I eat the pie but can’t bring myself to play with the red jelly like I normally would, pushing it around with the prong of my fork. I drink the coffee and my stomach feels like the Tin Man’s.
“That all?” he asks when I finish.
“And $40 on the pump.”
“Better make it $50.”
“Alright.”
I pay with cash and leave him to his little immortality.
My bones hurt and my jaw feels tight. I feel tiny in the old baseball-glove infoldings of the leather seat.
I spin out in a dust cloud back onto the road.
I’m back out on the pavement, hitting it hard. The sun is beating down. It’s … it’s bright, fuck where did I put my sunglasses? WOAH. Gravel spits up from my tires as they careen over the asphalt shoulder as I lean to look for my sunglasses.
Did that just happen?
Did I get enough gas?
Of course, I got a full tank. Fuck am I stoned. I may have to save the mescaline for later. Mesca, Mesa, Maize? like the old Aztec word for corn? Jesus, I know I haven’t smoked dope in a while, but this shit is getting me. They’ve changed it, I swear. Is this really what Tyler smokes when I catch him coming home after curfew? Are 13-year old’s just, like, handling this as normal? I really shouldn’t be driving. I take a swig from the paper coffee cup wedged into the cupholder. It’s little more than grounds and dark water at this point. Sweat begins to pool at the base of my back and an ache enters my ankle. No, nope, I’m not doing this, it’s desert time, Hunter S. Thompson and Dusk till Dawn time. I utter a superstitious prayer but I don’t know the words so it comes out in a loud:
“FUUUUUUCCCK”
My foot hits the accelerator to the floor and I’m flying like before. The haze of the weed is tunnel vision, the cacti and red rocks are lines of colour. I want to let out a massive howl: the big bad wolf is coming. My eyes flash to the rearview mirror, looking at my burning eyes, red as the Devil’s dick. I take a quick glance back to the fading mirage of the gas station. It’s half there, half gone: floating.

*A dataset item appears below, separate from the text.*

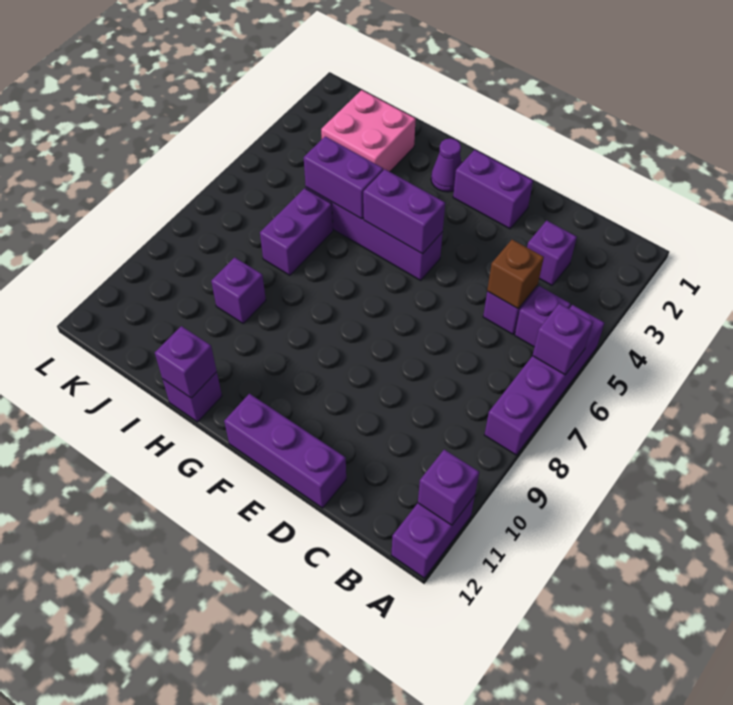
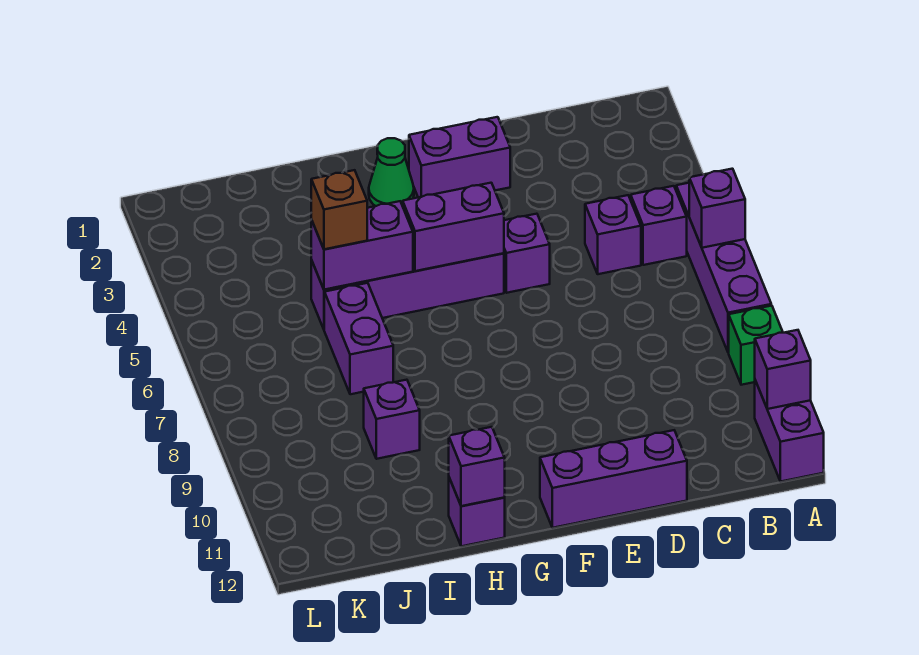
none -> green 1x1 brick [729,306,783,385]
purple 1x1 brick [527,221,577,285] -> purple 1x1 brick moved to [504,214,550,293]
brown 1x1 brick [487,240,544,309] -> brown 1x1 brick moved to [311,170,367,249]
purple 1x1 cone [431,139,462,192] -> green 1x1 cone [369,138,414,206]
pink 2x2 brick [321,90,416,172] -> none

I grab the mirror by its base and rip it clear off the windshield. 80, 100, 120, running like a bat out of hell from whatever had come over me before. I throw the broken mirror out the window; my car is a blur past the shattered pieces of its reflection. It settles, or at least I imagine it, catching the glare off my license plate as I drive away, following me, wherever it is I’m going.